Asking Minnesotans to say ‘no’ to equality led to more saying ‘yes.’
Minnesota’s expected move this week to legalize same-sex marriage might be seen by future historians as the next logical, predictable step in the GLBT rights movement’s progression in America.
This, after all, is the Midwestern state most culturally akin to New England. After Rhode Island on May 2 became the last of the six New England states to offer same-sex couples the chance to obtain a marriage license, it’s understandable to think that Minnesota would be next.
Delaware got ahead of Minnesota last week. Illinois is hard on its heels. But if, as expected, the Senate on Monday follows the lead of the House’s 75-59 vote on Thursday, Minnesota will be the first Midwestern state to “do it the New England way” — that is, to extend full marriage rights to same-sex couples via legislative vote, not judicial order. (Iowa’s 2009 legalization came at the hands of the courts.)
Minnesota’s historic and cultural connection with New England is hard to overstate. That became clear to me when I inspected a lot of 19th-century Minnesota census records a few years ago. The most frequently cited birthplaces on those lists weren’t Norway, Sweden and Germany. They were New Hampshire, Maine, Massachusetts and Vermont.
The New Englanders who populated Minnesota in those years were folks who knew how to turn running water into money. That’s what brought them here. They were also town-meeting Congregationalists who prized equality under the law, valued the citizenship of all men (women were another story, for another day) and wouldn’t abide any king or bishop telling them how to conduct their personal affairs.
A line can be drawn from those ideas to the case made on the House floor last week that Minnesota law ought not treat same-sex couples differently from the other kind.

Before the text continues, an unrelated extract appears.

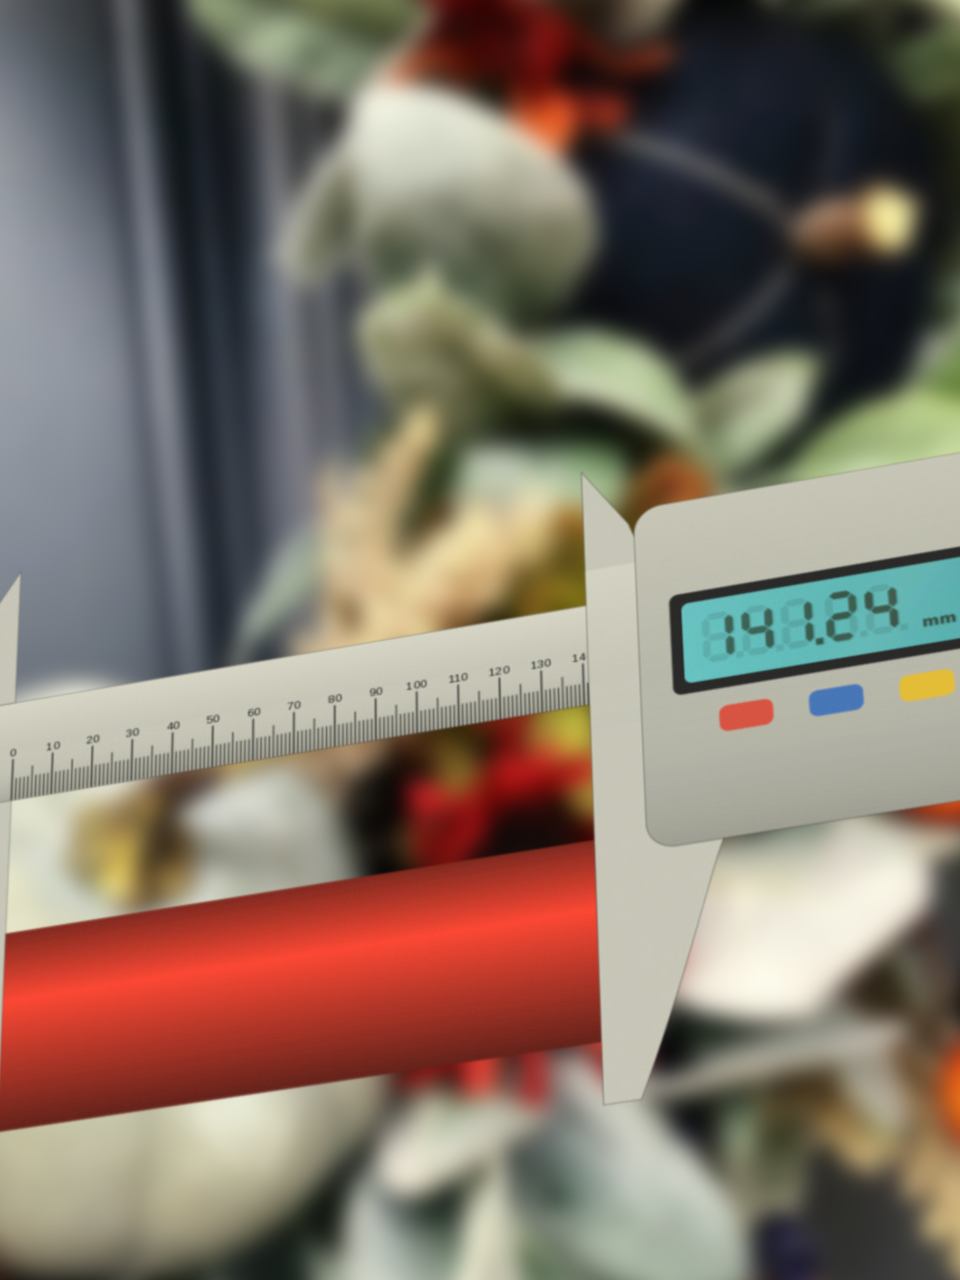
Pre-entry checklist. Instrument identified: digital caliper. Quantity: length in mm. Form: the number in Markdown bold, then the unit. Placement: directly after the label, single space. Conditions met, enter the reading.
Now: **141.24** mm
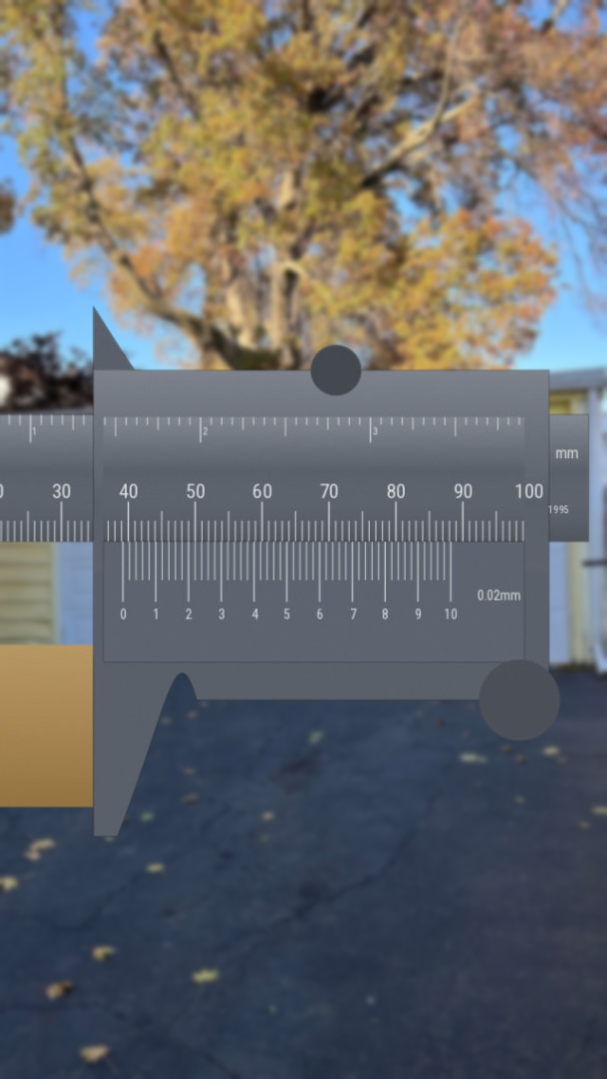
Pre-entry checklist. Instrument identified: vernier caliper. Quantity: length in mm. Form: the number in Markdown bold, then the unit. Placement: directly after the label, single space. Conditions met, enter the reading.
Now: **39.2** mm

But I can draw a shorter, more direct line to explain how Minnesota finds itself on the verge of becoming the 12th state in the nation to grant same-sex couples the chance to legally marry. My line traces from the decision by the 2011 GOP-controlled Legislature to put a constitutional amendment banning same-sex marriage on the November 2012 ballot.
If politics were scored like tennis, that was an “unforced error.”
Marriage-ban amendments had served Republicans well in 30 other states, boosting GOP turnout as voters put them into state constitutions. When both legislative chambers went Republican in 2010, the new majorities couldn’t wait to let the marriage issue work its partisan magic here.
They didn’t foresee that thousands of ordinary Minnesotans, gay and straight, were willing to work some magic of their own to keep the amendment out of Minnesota’s charter.
GLBT Minnesotans began acknowledging their sexuality in big numbers a generation ago. But not many talked openly about how the unavailability of legal marriage hurt them, their partners and their children until the amendment threatened to put marriage even further out of reach. Last year, with the encouragement of a strategically smart Minnesotans United for All Families campaign, up-close-and-personal conversations about the implications of marriage law unfairness happened all over this state.
Asking Minnesotans to say a constitutional “no” to same-sex marriage perversely hastened the day when, via their elected representatives, they would say “yes.”
Last week, I played my favorite postmortem game, “What If,” with a senior Republican legislator who would play only if I wouldn’t print his name.
What if the GOP had not advanced the amendment? He agreed with me that Minnesota today likely would not be on the verge of legalizing same-sex marriage. That move might still be coming, but not this year.
Then he offered a variation: What if the amendment had been accompanied by a move to allow “civil unions,” the not-quite-marriage legal status that Red Wing GOP Rep. Tim Kelly offered on the House floor Thursday as an alternative to full legalization? My GOP game-mate speculated that if Republicans had simultaneously made civil unions available to same-sex couples, the marriage ban might have passed muster with the voters.
On Thursday, Kelly’s amendment went down on a 22-111 vote Thursday. Its time had come and gone. Now that the issue has been made personal to fair-minded Minnesotans, nothing short of full equality will do.